W wieku XIX istniały dwa nurty produkcji garncarskiej. W miastach pracowali rzemieślnicy cechowi, produkujący lepsze technicznie wyroby, w które zaopatrywała się głównie miejscowa ludność. Mieszkańcy wsi nabywali naczynia na targach w najbliższych miastach lub u garncarzy wiejskich, traktujących garncarstwo jako zajęcie dodatkowe. Wyrabiali naczynia najbardziej potrzebne w gospodarstwie wiejskim, przede wszystkim garnki do gotowania, dzbany do wody, garnki do mleka oraz miski. Garncarze cechowi nazywali ich partaczami. Występowanie wiejskich warsztatów było całkowicie uzależnione od lokalnych pokładów gliny, podczas gdy miejscy rzemieślnicy sprowadzali odpowiedni surowiec nawet z daleka.
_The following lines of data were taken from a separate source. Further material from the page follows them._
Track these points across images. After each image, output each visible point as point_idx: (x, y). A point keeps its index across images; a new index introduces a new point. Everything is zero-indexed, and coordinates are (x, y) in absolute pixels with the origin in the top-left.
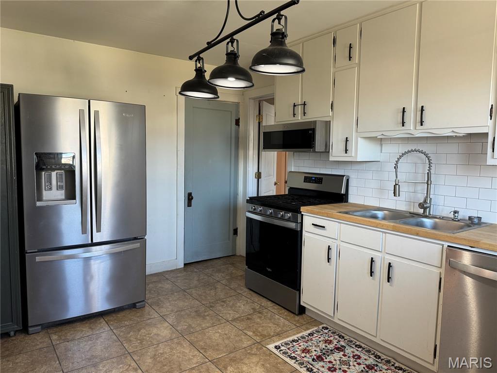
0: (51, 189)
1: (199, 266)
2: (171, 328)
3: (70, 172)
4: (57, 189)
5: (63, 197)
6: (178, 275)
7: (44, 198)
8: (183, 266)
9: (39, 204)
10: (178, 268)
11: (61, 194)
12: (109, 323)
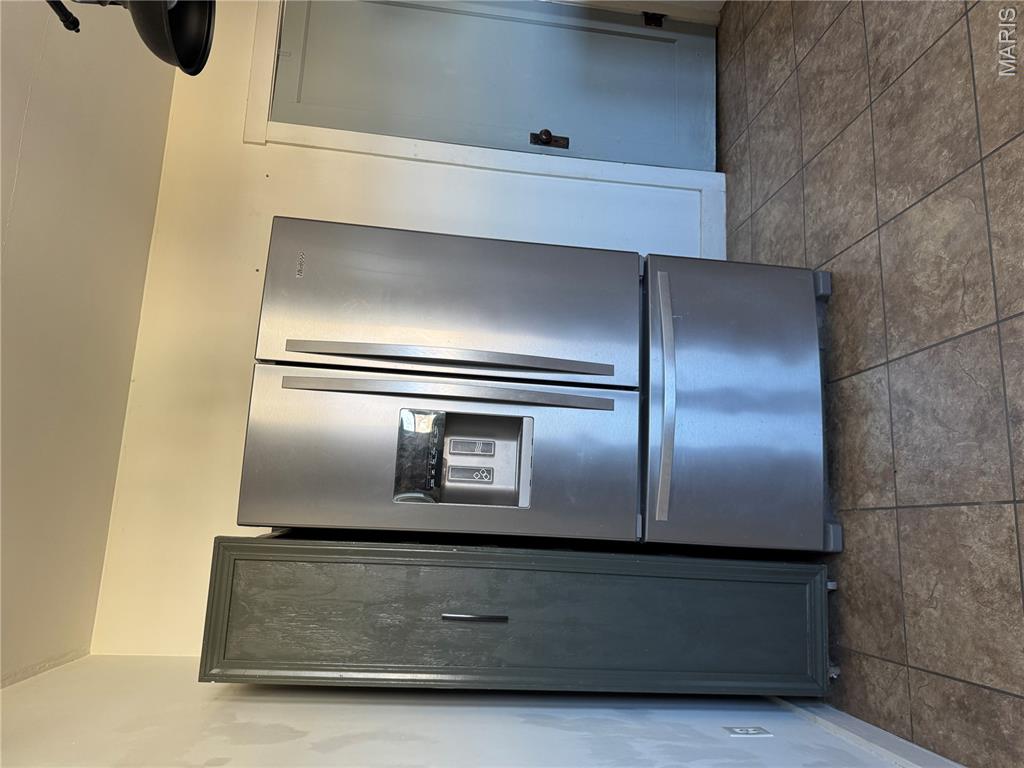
0: (490, 471)
1: (731, 131)
2: (936, 198)
3: (450, 423)
4: (493, 456)
5: (513, 445)
6: (746, 188)
7: (512, 487)
8: (723, 175)
9: (524, 501)
10: (724, 190)
11: (505, 449)
12: (862, 368)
Garncarze wiejscy produkowali głównie ceramikę siwą. W większych miastach prócz siwaków wyrabiano naczynia wypalane na czerwono, malowane i szkliwione.
Paweł Borawski podczas pracy na kole bezsponowym, Budy Mikołajka, 1973r.
W wieku XIX upowszechniło się, prawdopodobnie, na naszym terenie wśród garncarzy cechowych bezsponowe, dwutarczowe koło o ruchomej osi, które skróciło proces toczenia naczyń; dzięki temu wzrosła opłacalność produkcji, a wyroby uzyskały bardziej ujednolicony kształt. Można przypuszczać, że właśnie w tym czasie naczynia użytkowe otrzymały smuklejsze kształty, o brzuścach nie tak wypukłych jak w wiekach poprzednich.
Zestaw naczyń produkowanych przez garncarzy cechowych był bardzo szeroki. Różnej wielkości dzbany, bańki i naczynia flaszowate służyły do przenoszenia i przechowywania płynów (np. wody, oleju). Do przygotowywania i spożywania posiłków wyrabiano: maselnice, cedzaki, bańki, misy i miski, talerze, kubki, dwojaki, trojaki, formy do pieczenia ciast. Malowane podszkliwnie miski i talerze bywały elementem dekoracyjnym wiejskich izb do połowy XX wieku. Ustawiane na półkach stanowiły dowód zamożności i zaradności gospodyni. Używano je tylko z okazji świąt, na co dzień wystarczały tańsze, nie malowane miski. Wśród naczyń wyrabianych przez garncarzy dominowały garnki jedno lub dwuuszne. Służyły do przechowywania mleka, śmietany, posiłków, odciągania mleka. Do gotowania używano garnków różnej wielkości o dużo węższych od wylewu dnach, przystosowane do stawiania na trójnogach (drejfusach) nad odkrytym paleniskiem lub wpuszczania w blat kuchenny z fajerami. Kuchnie z paleniskiem pod żelazną płytą z otworami (zasuwanymi fajerami), w które wpuszczano garnki pojawiły się pod koniec wieku XIX i nazywano je "angielkami". W garnkach z prostymi ściankami, o kształcie słojów, magazynowano tłuszcze: łój, smalec, masło, trzymano również miód. Używano ich ponadto do produktów roślinnych, np. grochu, fasoli, kaszy. Do mleka, oprócz garnków i dzbanków wyrabiano również dzieżki. Specjalnie dla ludności żydowskiej produkowano garnki dwuuszne i jednouszne do przechowywania żywności na szabas, zwane szabasówkami i guglówkami.
Garncarze produkowali naczynia w zależności od pory roku, która powodowała zwiększony na nie popyt. Przed jesienią i zimą były to różne garnki (np. na grzyby i marmolady), makutry do ucierania maku zwane na naszym terenie donicami, formy do pieczenia ciast, a przed Wielkanocą foremki do babek. Przed żniwami dzbany i dzbanki do mleka i wody, wiosną doniczki i dzieżki. Od wiosny dwojaki i trojaki. Różne garnki, miski, talerze, dzbanki do kiszenia żuru były do nabycia przez cały sezon.
Produkcja naczyń trwała zwykle od wiosny do jesieni. Wypalano je w specjalnych, częściowo wkopanych w ziemię piecach, usytuowanych poza zabudowaniami, często po prostu w polu. "Garncarz zowie się ten co robi garnki gliniane, tj. toczy na kole garncarskim, suszy i wypala zwykle za wsią lub miasteczkiem w ziemnym piecu, (...) podobnym do kopca z ziemniakami." (Gloger, 1974, t. II, s. 180).